In den Ecovative Produktionsstätten 3 stehen bis auf einige Pressen und Gabelstapler eigentlich keine Maschinen. Es hat mehr was von einem Gartenbaubetrieb. Fachleute sprechen denn auch von „Vertical Farming“ (deutsch etwa: senkrechte Landwirtschaft). Im Wareneingang verzeichnet Ecovative organische Abfälle wie Holzspäne, Sägemehl, Spelz oder Hanffasern – alles Reste, die sonst weggeworfen werden. Diese werden in Behältern mit Pilzsporen und etwas Wasser besprüht und schon verrichtet die Natur ihr Werk. Das Myzel beginnt zu wachsen. Nach ein paar Tagen bis einigen Wochen sind die Pilzformen fertig für den Gebrauch. Die genaue Vorgehensweise beim Myzel-Wachstum ist Betriebsgeheimnis. Ecovative hält in 31 Ländern über 40 Patente. Weitere etablierte Myzel-Unternehmen sind zum Beispiel die Magical Mushroom Company 4, Grown.bio 5 und Bio Fab 6. Diese Unternehmen sind auch Lizenznehmer von Ecovative.
Pilz-Magier
Der Rohstoff Pilzmyzel scheint seine magische Kraft besonders auf krea-tive, innovative und engagierte Menschen auszuüben. Ein solcher ist der britische Ingenieur Ehab Sayed, der in seiner Master-Arbeit an der Universität die britischen Abfallströme untersuchte. Sayed war eigenem Bekunden zufolge schockiert, wie viele der nicht recycelbaren Abfälle aus der Bauindustrie stammen. Auf der Suche nach alternativen, recyclingfähigen Baumaterialien stieß er unweigerlich auf Pilzmyzel. Er gründete die Firma
Biohm 7, die heute unter anderem recyclingfähige Dämm-Platten aus Myzel herstellt. Sie dämpfen Schall, isolieren Wärme und sind ohne jegliche Additive feuerfest. Das alles tun sie ohne Umweltbelastung, quasi aus sich selbst heraus. Die Schalldämmung ist übrigens besonders gut bei 1 000 Hertz, dem Peak von Verkehrslärm.

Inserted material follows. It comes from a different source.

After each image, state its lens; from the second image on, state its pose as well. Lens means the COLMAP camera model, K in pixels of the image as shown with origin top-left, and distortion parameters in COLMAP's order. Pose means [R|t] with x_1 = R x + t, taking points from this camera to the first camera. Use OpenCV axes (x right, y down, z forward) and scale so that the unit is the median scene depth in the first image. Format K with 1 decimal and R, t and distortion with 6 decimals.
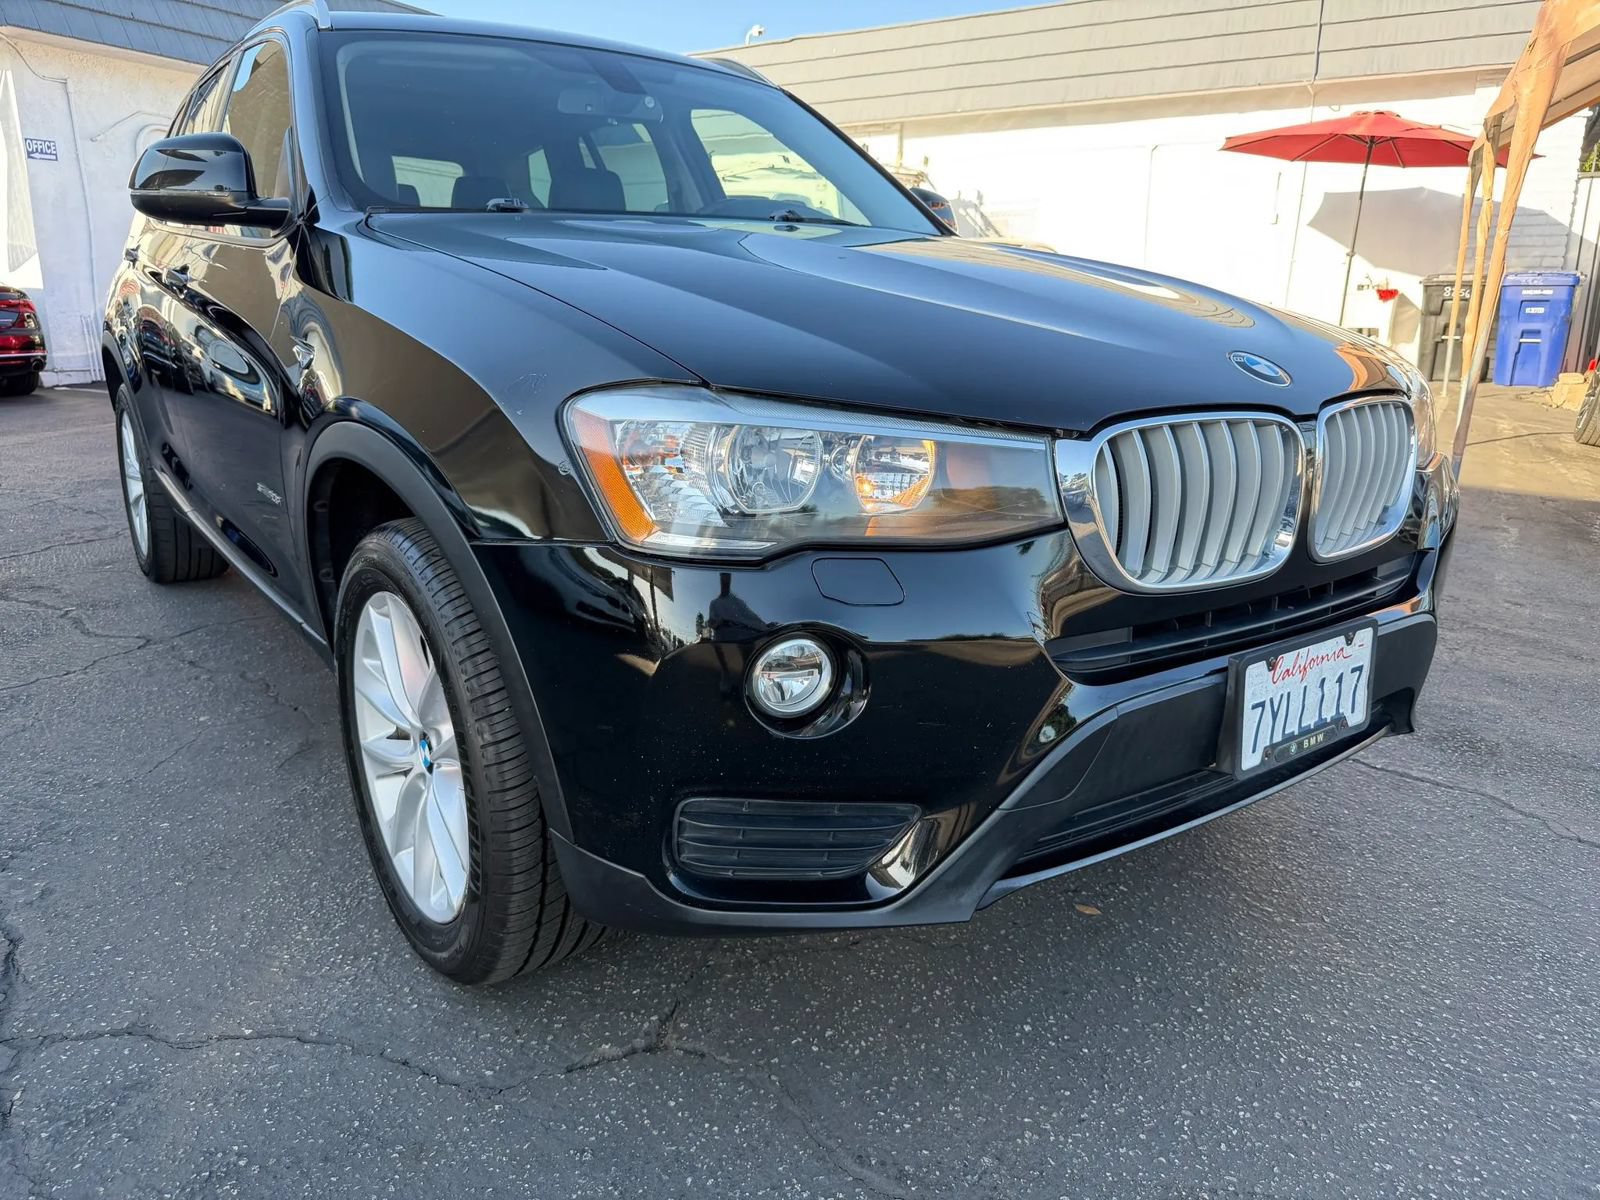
lens RADIAL K [[1151.5, 0, 801.1], [0, 1151.5, 597.7], [0, 0, 1]] dist [-0.000350, -0.005912]
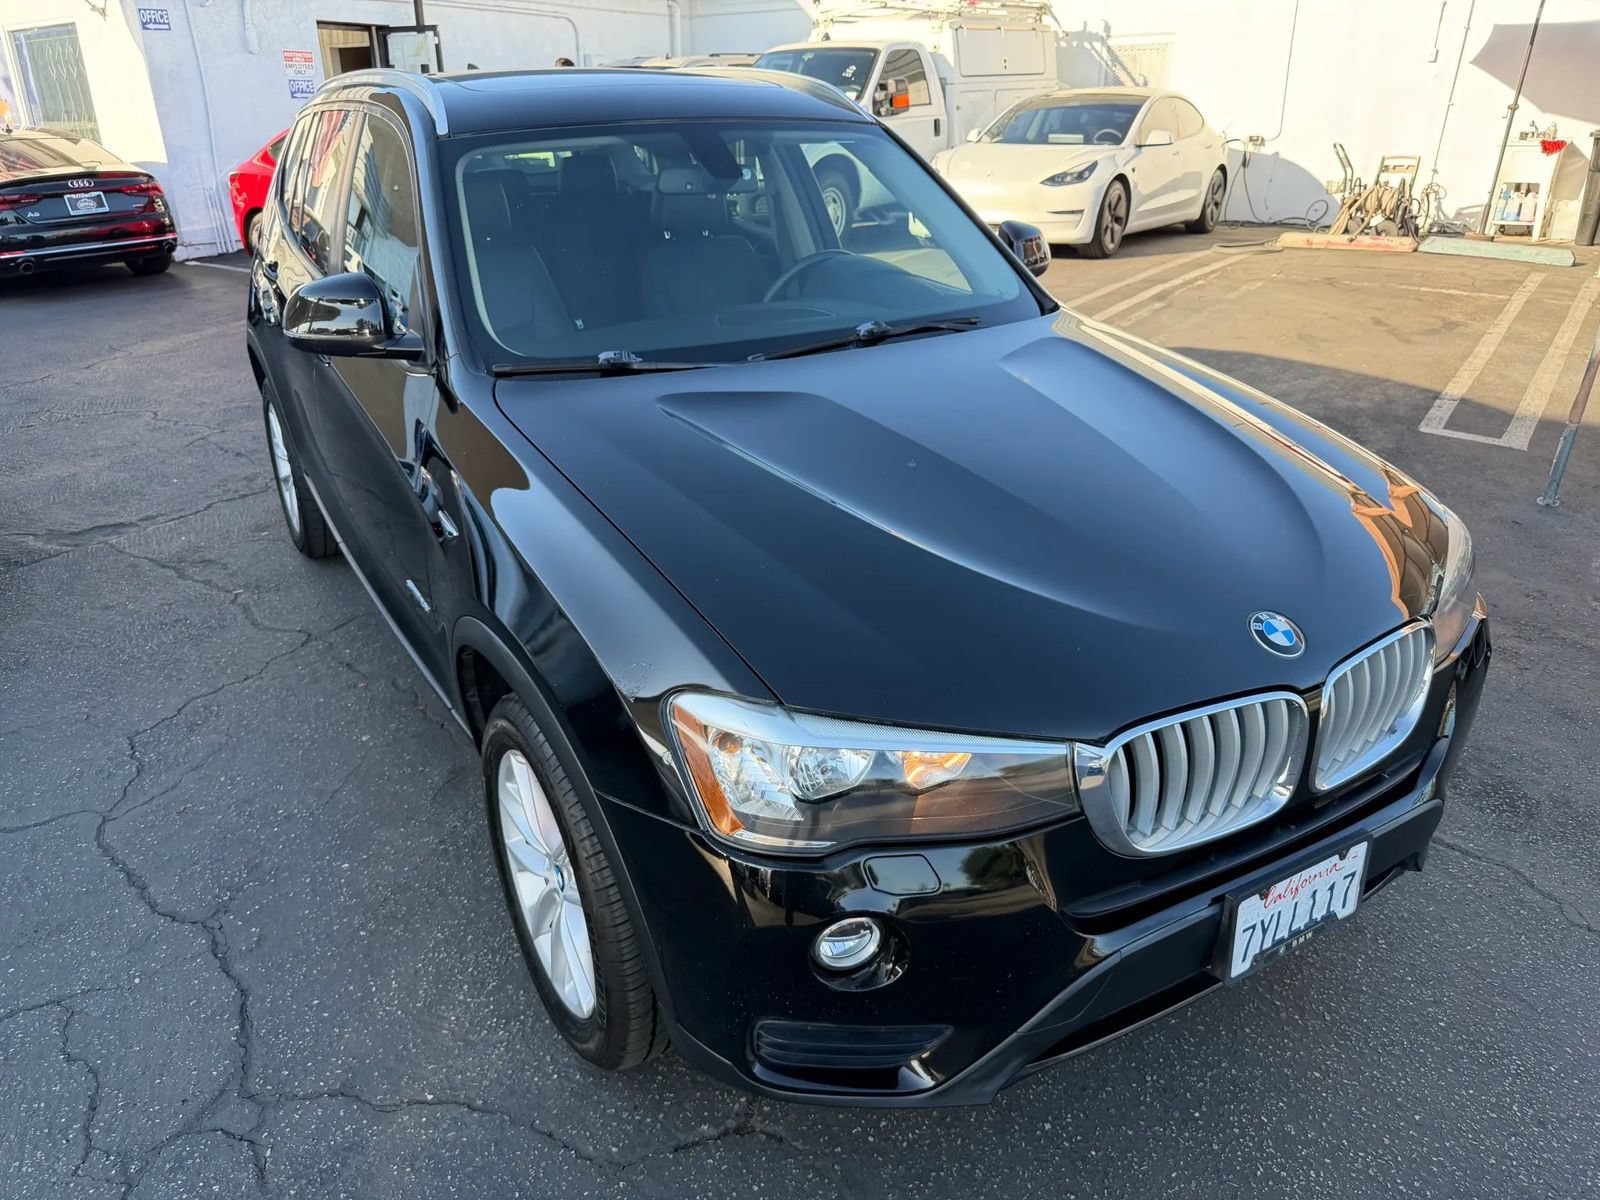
lens RADIAL K [[1154.8, 0, 794.5], [0, 1154.8, 604.9], [0, 0, 1]] dist [-0.005076, -0.000993]
pose [[0.995192, 0.024219, -0.094900, 0.033419], [-0.008146, 0.986054, 0.166226, -0.375475], [0.097602, -0.164653, 0.981511, -0.132609]]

Biohm arbeitet offenbar nach dem „Open Source“-Prinzip, das heißt, alle technischen Prozesse zur Erstellung von Myzel-Produkten sind öffentlich zugänglich. Ehab hofft, dadurch die gesamte Bauindustrie zu revolutionieren. Universitäten, Politik, Industrie und Allgemeinheit sollen laut Ehab an einem Strang ziehen. Nur über Kooperation seien die gravierenden Umweltprobleme lösbar. So wird beispielsweise angegeben, wie der Prozess der Myzel-Wachstumsphase gestartet wird. Bewährt hat sich, ein Stückchen Pilz in einer Petrischale mit einem Galactose-Polymer wie Agar (ein Fischleim) zu geben. Dadurch wird eine kräftige Myzelbildung unmittelbar angeregt. Diese Mischung wird dann später in einer Form (ähnlich einer Kuchenform) mit den organischen Abfällen vermengt. Das Myzel zersetzt bzw. verdaut die organische Substanz und bildet, wie schon oben gezeigt, ein verdichtetes dreidimensionales Netzwerk, das äußerlich einem Schwamm ähnelt. Nach einigen Tagen bis Wochen erhält man ein organisches, formbares Komposit, das thermisch stabilisiert werden kann, ja sogar muss. Denn wird der Myzel-Prozess nicht unterbrochen, so entsteht am Ende – Humus. Thermische Behandlung oder erhöhter Druck dagegen tötet das Myzel ab und beendet das Wachstum. Man sieht aber, dass bis zum Ende nur lebendige Substanzen im Spiel sind.